A deep learning network crunched through all these features, finding which tended to be associated with individuals of a given sexual orientation.
The researchers didn’t “seed” this with any preconceived notions of how gay or straight people look; the system merely correlated certain features with sexuality and identified patterns.
These patterns can be searched for in facial imagery to let the computer guess at the subject’s sexuality — and it turns out that the AI system is significantly better than humans at this task.
The 91% accuracy rate only applies when one of the two men whose images are shown is known to be gay. When presented with multiple pictures of a pair of faces, one gay and one straight, the algorithm could determine which was which 91 percent of the time with men and 83 percent of the time with women. People provided the same images were correct 61 and 54 percent of the time, respectively — not much better than flipping a coin.
The variation between the four groups is described in a second paper; apart from obvious behavioral differences like one group grooming or doing make-up one way, the general trend was toward “feminine” features in gay men and “masculine” features in lesbians. The potential for abuse of a system like this is huge, and some may rightly disagree with the researchers’ decision to create and document it.

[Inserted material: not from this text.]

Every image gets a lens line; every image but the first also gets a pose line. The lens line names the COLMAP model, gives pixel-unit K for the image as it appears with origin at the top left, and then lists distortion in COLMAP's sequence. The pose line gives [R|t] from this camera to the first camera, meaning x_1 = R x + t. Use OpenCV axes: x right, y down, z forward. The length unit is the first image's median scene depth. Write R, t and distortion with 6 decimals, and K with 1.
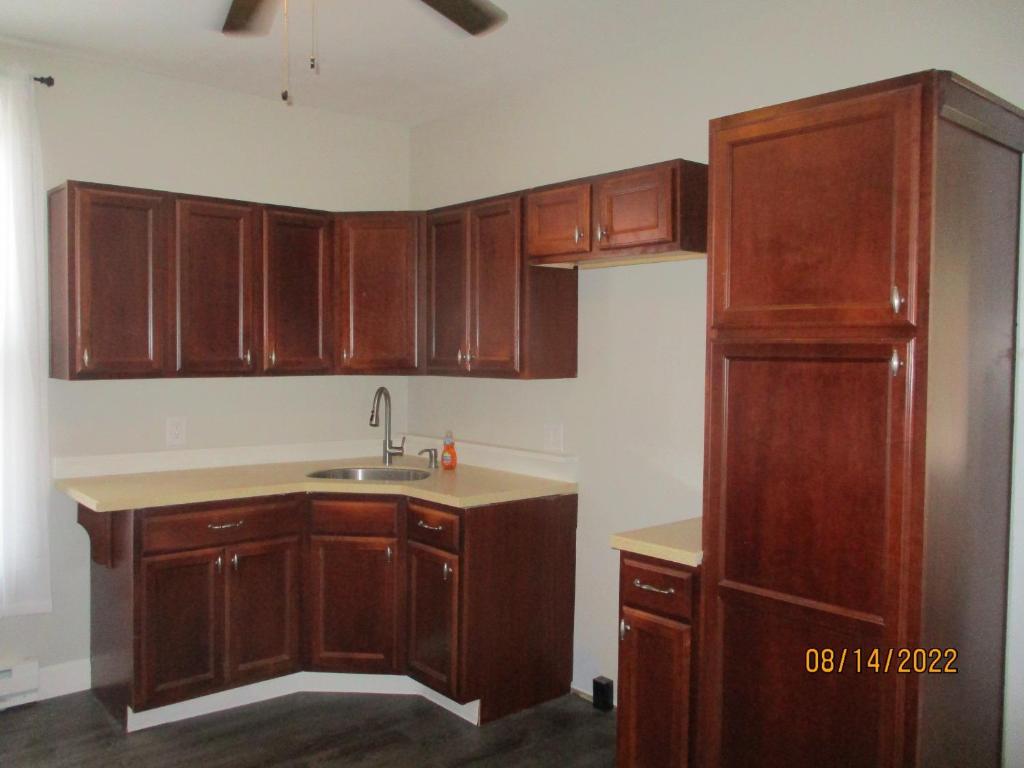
lens RADIAL K [[850.4, 0, 509.1], [0, 850.4, 379.9], [0, 0, 1]] dist [-0.035758, 0.012661]
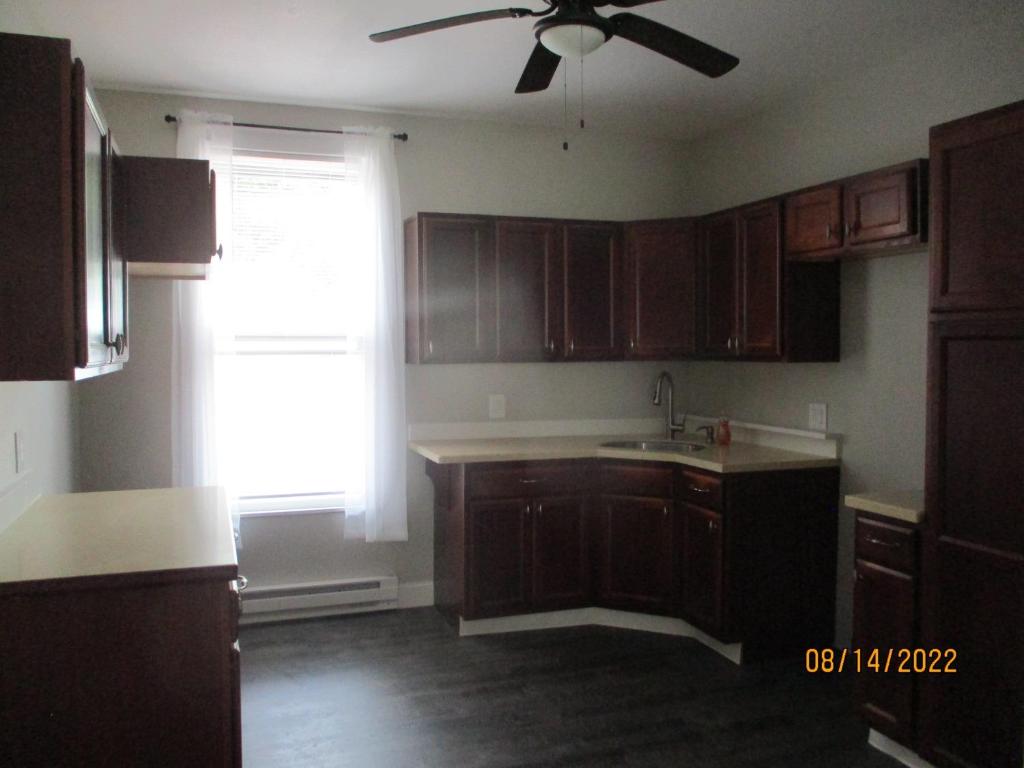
lens RADIAL K [[850.4, 0, 516.6], [0, 850.4, 384.8], [0, 0, 1]] dist [-0.035758, 0.012661]
pose [[0.934131, 0.002730, -0.356919, 0.087388], [0.001357, 0.999936, 0.011200, 0.015596], [0.356927, -0.010947, 0.934068, -0.173283]]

It turns out people are just plain bad at this kind of task — we see too much of ourselves in people, and we act and perceive instinctively. No one doubts that machines can pick up on things humans don’t have the capacity to perceive, from minute chemical traces of bombs or drugs to subtle patterns in MRI scans that indicate cancer precursors.
Dangers and limitations
The implications of automatically determining a person’s sexuality from a handful of photos are enormous, first and most importantly because it puts LGBTQ people at risk worldwide in places where they remain an oppressed minority. But it’s also arguable that it’s better to have the possibility out in the open in order to either implement countermeasures or otherwise allow people to prepare themselves for it. After all, it’s also possible to determine sexuality and many other private traits by analyzing Facebook or Twitter feeds.
The difference here is that you can obfuscate or control the information you put online; you can’t control who sees your face. It’s a surveillance society we live in, and increasingly a surveillant one, as well.
The cat is out of the bag, in other words. And it’s probably better that it’s being shown by researchers sympathetic to the people most affected than by the FBI or some other party doing it for their own agenda. The implications of the technology are, as always, mixed, but it’s interesting how this kind of research helps define and guide humanity.
The big story is that we’re not going to have any privacy very soon. I’m all for privacy-protecting laws and technologies, but people keep forgetting that they’re just doomed to fail. “Even the best laws and technologies aimed at protecting privacy are, in our view, doomed to fail,” write the researchers. “The digital environment is very difficult to police; data can be easily moved across borders, stolen, or recorded without users’ consent.” Certainly, this is only one of many systematised attempts to derive secret information such as sexuality, emotional state or medical conditions.
At the end of the day, we shouldn’t judge a person by their appearance, nor guess at something as private as someones sexual orientation from something as simple as a snapshot or two.